EXERCISE PROMPT:
Report the number of lines in the records below that hold "KiCad", and leave out everything else.

EXTRACTED INFORMATION:
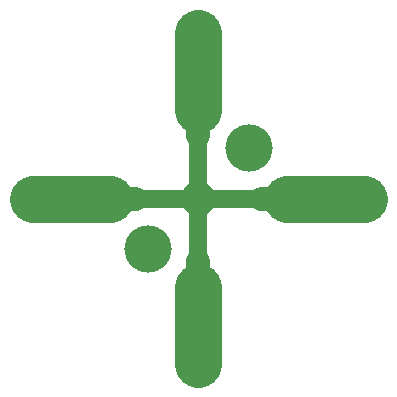
<source format=gbr>
G04 #@! TF.GenerationSoftware,KiCad,Pcbnew,(5.1.6)-1*
G04 #@! TF.CreationDate,2020-10-20T16:42:45-05:00*
G04 #@! TF.ProjectId,quad-slot-hub,71756164-2d73-46c6-9f74-2d6875622e6b,rev?*
G04 #@! TF.SameCoordinates,Original*
G04 #@! TF.FileFunction,Copper,L2,Bot*
G04 #@! TF.FilePolarity,Positive*
%FSLAX46Y46*%
G04 Gerber Fmt 4.6, Leading zero omitted, Abs format (unit mm)*
G04 Created by KiCad (PCBNEW (5.1.6)-1) date 2020-10-20 16:42:45*
%MOMM*%
%LPD*%
G01*
G04 APERTURE LIST*
G04 #@! TA.AperFunction,ComponentPad*
%ADD10C,4.000000*%
G04 #@! TD*
G04 #@! TA.AperFunction,ComponentPad*
%ADD11C,2.100000*%
G04 #@! TD*
G04 #@! TA.AperFunction,Conductor*
%ADD12C,4.000000*%
G04 #@! TD*
G04 #@! TA.AperFunction,Conductor*
%ADD13C,1.500000*%
G04 #@! TD*
G04 #@! TA.AperFunction,Conductor*
%ADD14C,2.000000*%
G04 #@! TD*
G04 APERTURE END LIST*
D10*
X-4242641Y-4242641D03*
X4320422Y4320422D03*
D11*
X0Y0D03*
D12*
X7500000Y0D02*
X14000000Y0D01*
X-7500000Y0D02*
X-14000000Y0D01*
X0Y-7500000D02*
X0Y-14000000D01*
D13*
X0Y5289980D02*
X10Y5289990D01*
X2250000Y0D02*
X5280000Y0D01*
X0Y0D02*
X2250000Y0D01*
X0Y-1000000D02*
X1000000Y0D01*
X0Y-2250000D02*
X0Y-5280000D01*
X0Y0D02*
X0Y-2250000D01*
X-2530000Y0D02*
X-2250000Y0D01*
X-2530000Y0D02*
X-5280000Y0D01*
X-1000000Y0D02*
X0Y-1000000D01*
X-1000000Y0D02*
X0Y1000000D01*
X0Y2040000D02*
X0Y5289980D01*
X-1000000Y0D02*
X0Y1000000D01*
X-1840000Y0D02*
X-2530000Y0D01*
X0Y0D02*
X-1840000Y0D01*
X0Y0D02*
X0Y2040000D01*
X0Y1000000D02*
X1000000Y0D01*
X2250000Y0D02*
X2040000Y0D01*
D12*
X0Y7500000D02*
X0Y14000000D01*
D14*
X7500000Y0D02*
X5280000Y0D01*
X0Y7500000D02*
X0Y5289980D01*
X-5280000Y0D02*
X-7500000Y0D01*
X0Y-5280000D02*
X0Y-7500000D01*
M02*

</source>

ANSWER TO THIS PROBLEM:
2